Stolen card fraud 'at new high'

Mid Devon Star: Some 58.9 million was lost due to lost or stolen plastic last year, according to Financial Fraud Action UK Some 58.9 million was lost due to lost or stolen plastic last year, according to Financial Fraud Action UK

Consumers are being warned not to be duped by card scams as figures showed that fraud due to stolen cards has risen to its highest levels since 2006.

Some £58.9 million was lost due to lost or stolen plastic last year, marking a 7% increase on the previous year and the highest figure since 2006, according to Financial Fraud Action UK (FFA UK), the name under which the financial services industry co-ordinates crime prevention.

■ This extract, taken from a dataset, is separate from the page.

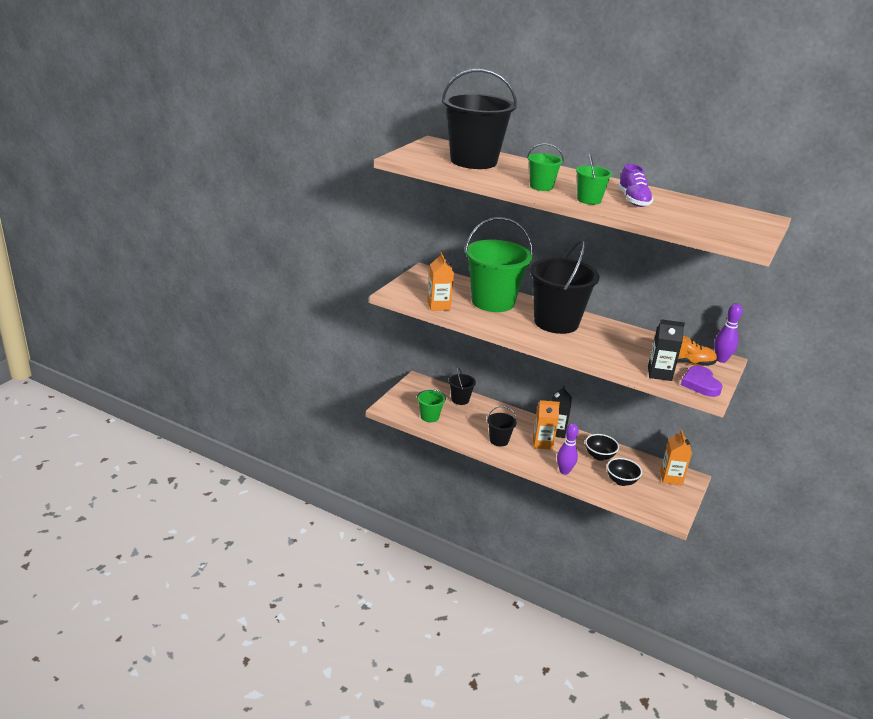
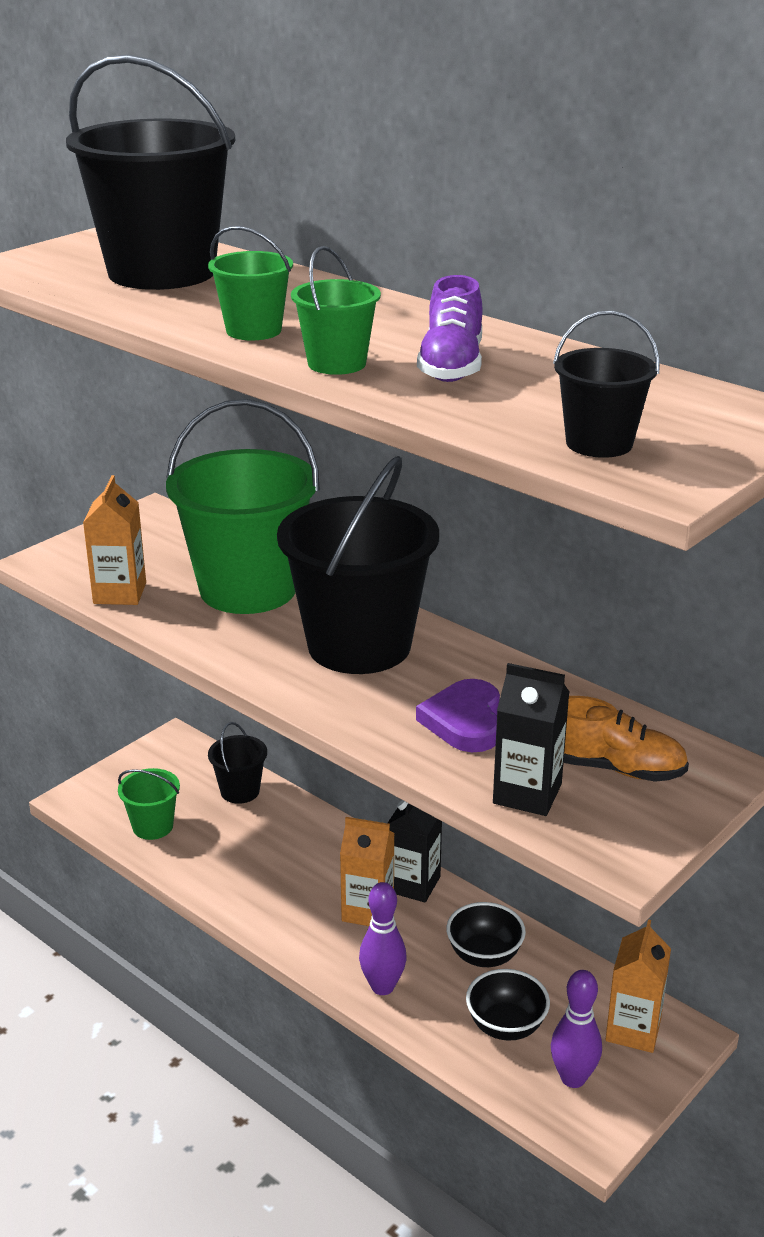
camera: 15 degrees right, 0 degrees up
(499, 440) = (273, 895): black bucket -> black bucket (599, 443)
(700, 384) = (617, 830): purple heart -> purple heart (464, 721)
(721, 359) = (713, 765): purple bowling pin -> purple bowling pin (573, 1078)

In total, £450.4 million was lost on UK-issued cards last year due to frauds such as identity theft, cloned cards and internet fraud, marking a 16% increase on the previous year, but still well below a peak reached in 2008.

Online banking fraud losses rose by 3% year-on-year to reach £40.9 million in 2013.

FFA UK said that while better fraud detection systems developed by banks and established internet retailers are having a positive impact on the figures, the losses have been driven up by criminals' targeting of individual consumers and smaller firms.

Better security features such as chip-and-pin have forced criminals to change tactics, by focusing more on simply tricking people into handing over their card details. Sometimes this is done by posing over the phone as an official from the bank or the police.

The industry wants to highlight to consumers that the bank and police will never phone or email them to ask for their PIN or full online banking codes, or visit them at home to collect their bank card.

Digital attacks are also on the rise in order to compromise card details. Malware is malicious software, which is unknowingly downloaded onto someone's computer, enabling criminals to steal financial information or perform unauthorised actions on the device.

It is believed that fraudsters are using these stolen details to steal by targeting less experienced online retailers.

Experts and the police are urging people and businesses to install security software, which is often freely available from the consumer's own bank.

Detective Chief Inspector Perry Stokes, head of the dedicated cheque and plastic crime unit, said: "Whether in the real world or online, these latest fraud figures show just how important it is for consumers and businesses to know how to protect themselves against fraud.

"Always make sure you have the latest security software installed on your computer, so you can safely shop and bank online.

"Fraudsters can be extremely persuasive - do not be fooled. Your bank or the police will never call, visit or email you to request your PIN, collect your bank card, or ask you to transfer money to another account. Anyone attempting to do so is a fraudster."